Dictionary based approaches adapt the bag of words model commonly used in signal processing, computer vision and audio processing for time series classification (TSC). A comparison of TSC algorithms, commonly known as the bake off [2], formed a taxonomy of approaches based on representations of discriminatory features, with dictionary approaches being one of these. From the bake off the bag of Symbolic-Fourier-Approximation symbols (BOSS) [16] ensemble was found to be the most accurate dictionary classifier by a significant amount. BOSS was found to be the third most accurate algorithm out of the 20 compared.

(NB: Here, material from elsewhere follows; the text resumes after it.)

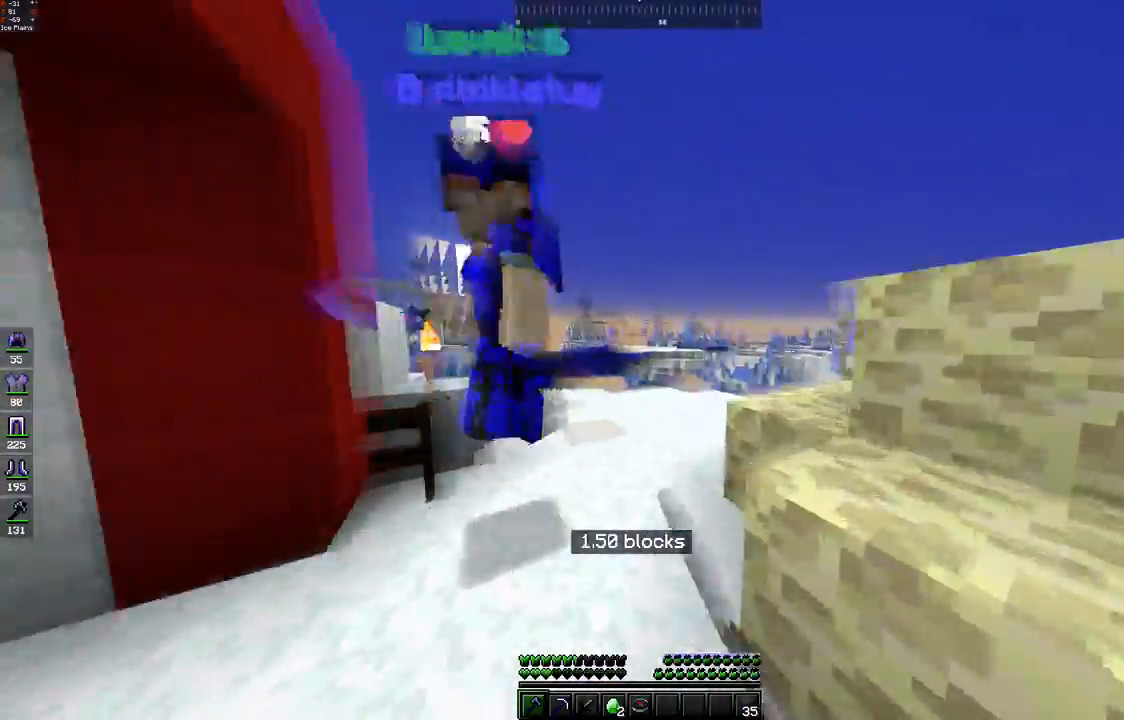
{"keys": ["d", "w"], "mouse": ["left"], "events": [[17, "d", "up"], [133, "mouse_left", "up"], [250, "mouse_left", "down"], [333, "mouse_left", "up"], [450, "d", "down"], [450, "mouse_left", "down"]]}
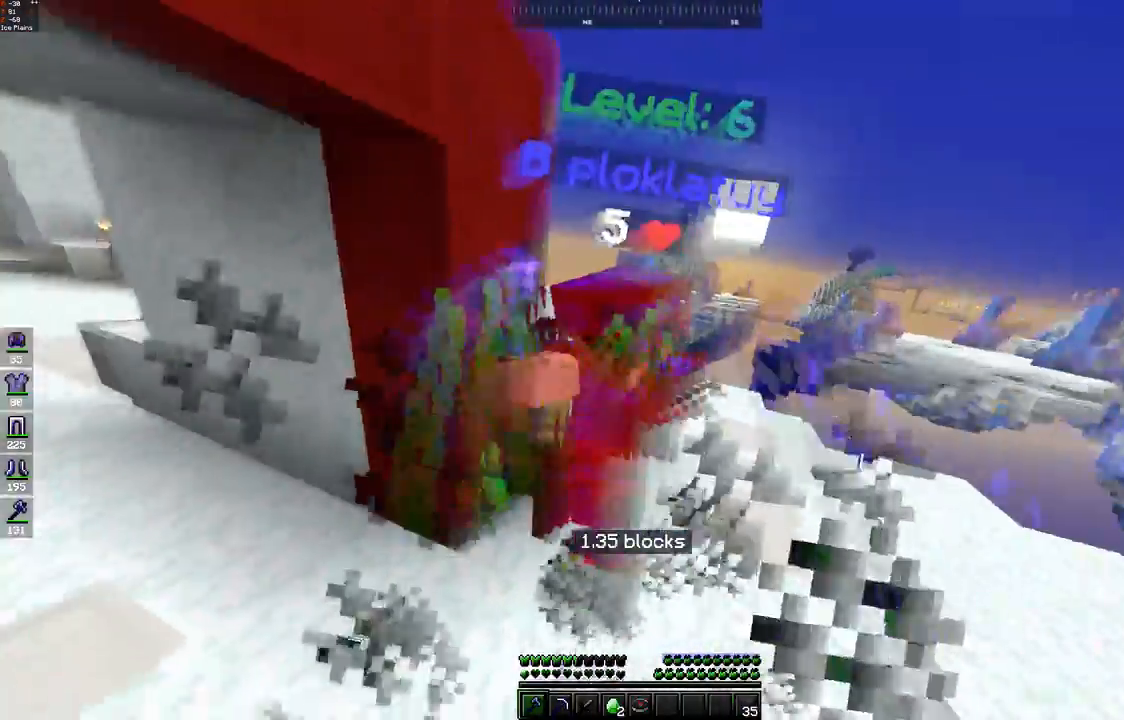
{"keys": ["w"], "mouse": ["left"], "events": [[33, "mouse_left", "up"], [100, "mouse_left", "down"], [183, "mouse_left", "up"], [233, "mouse_left", "down"], [300, "d", "up"], [333, "mouse_left", "up"], [400, "mouse_left", "down"]]}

This highlights the utility of dictionary methods for TSC.

This performance lead to BOSS being incorporated into the hierarchical vote collective of transformation-based ensembles (HIVE-COTE) [14], a heterogeneous ensemble encompassing multiple time series representations. The inclusion of BOSS and the subsequent significant improvement in accuracy places HIVE-COTE in the state of the art for TSC among three other algorithms proposed more recently. These are the time series combination of heterogeneous and integrated embeddings forest (TS-CHIEF) [19], which also a hybrid of multiple representations including BOSS, the random convolutional kernel transform (ROCKET) [6], and the deep learning approach InceptionTime [9].

Since the bake off a number of dictionary algorithms have been published, focusing on improving accuracy [12, 18], prediction time efficiency [18], train time and memory efficiency [15]. These algorithms are mostly extensions of BOSS, making alterations to different parts of the original algorithm. Word extraction for time series classification (WEASEL) [18] abandons the ensemble structure in favour of feature selection and changes the method of word discretisation. Spatial BOSS (S-BOSS) [12] introduces temporal information and additional features using spatial pyramids. Contractable BOSS (cBOSS) [15] changes the method used by BOSS to form its ensemble to improve efficiency and allow for a number of usability improvements.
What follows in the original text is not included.